OTTAWA – On February 14th, 2022, the Government of Canada declared a national emergency under the Emergencies Act. Although the declaration of emergency was revoked nine days later, questions remain about the circumstances leading up to the use of the Emergencies Act and whether its use was legally justified.
Amnesty International previously expressed concern about the impacts of the protest on people from marginalized communities. We emphasized that peaceful protests are a fundamental part of a vibrant society and noted that protecting the right to protest contributes to the protection of other human rights. However, the rights to free expression and assembly under international law are not absolute.
Amnesty International questions the government’s reliance on the Emergencies Act to address the Ottawa convoy protests. The powers contained in the Act are extraordinary, which is why they can only be resorted to in extremely narrow, prescribed circumstances. To invoke the Public Order Emergency, as the government did, it must have believed that the lives, health, or safety of Canadians had been seriously endangered, and that neither the provinces, nor existing laws, could deal with that danger. Without knowing the evidence that the government relied on to support this belief, it is difficult to assess whether the threshold was met.

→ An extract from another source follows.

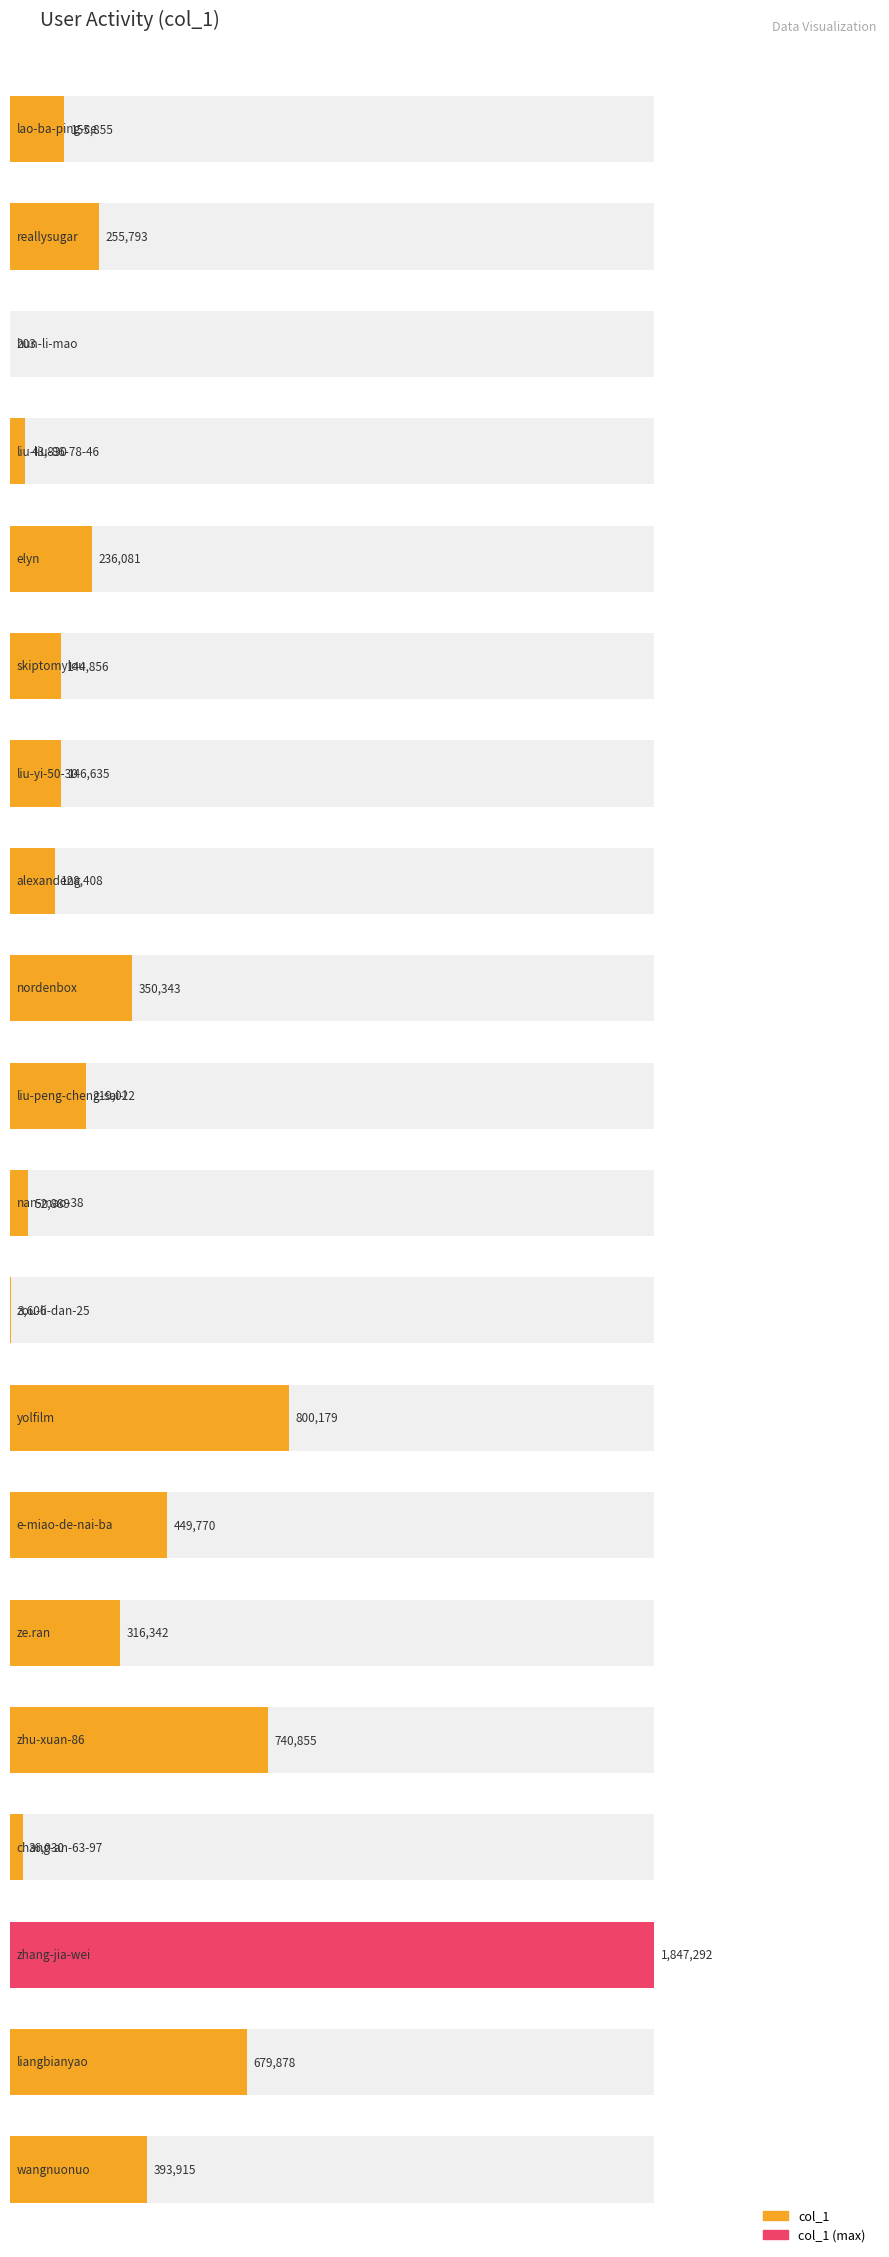

True or false: the data shows 3606 at zou-li-dan-25.

True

However, Amnesty previously noted with concern the largely permissive response the Ottawa police had to the protest in the weeks leading up to the invocation of the emergency. The apparent inaction by the Ottawa police does not lead to the conclusion that expanded powers were necessary, and instead calls into question whether existing powers could have been used to appropriately address the situation. The rule of law does not allow the government to expand its powers when it is convenient, even when faced with a difficult situation. Until the legal threshold is met, governments and police are required to respond using their existing powers.

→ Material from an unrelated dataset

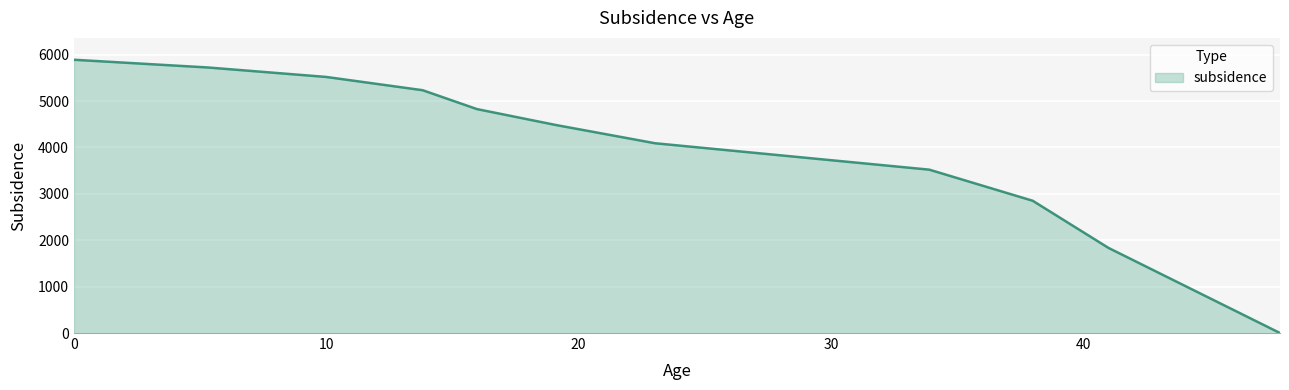

What is the difference between the maximum and minimum values?

5889.0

International law also recognizes the possibility that certain rights may be limited if an emergency “threatens the life of the nation”, but only allows rights to be limited to the extent required by the situation. While it is again difficult to assess whether the threshold was met, it is apparent that the rights of people in Canada were not narrowly limited, as the emergency was not limited to specific protests or geographic locations and instead applied across the country.
Amnesty International is concerned about whether the use of the Emergencies Act was legally justified in this instance, and about the implications of the use of the Act for future protests. Because law enforcement powers are used disproportionately against marginalized groups, normalizing the expansion of these powers sets a dangerous precedent for future protests by marginalized groups, who may rely on disruptive tactics to exercise their freedom of assembly and right to protest.
Under the Emergencies Act, the government is now required to hold an inquiry into the circumstances that led to the declaration of an emergency and the measures taken for dealing with the emergency. Amnesty International calls on the Special Joint Committee on the Declaration of the Emergency to carry out the inquiry in a transparent, timely, and non-partisan manner and to ensure that meetings are held in public, except where explicitly prohibited by the Act. We urge the Committee to recall Canada’s obligations under international and domestic law, and to consider whether the restrictions implemented under the Emergencies Act were rights-maximizing and legally justified.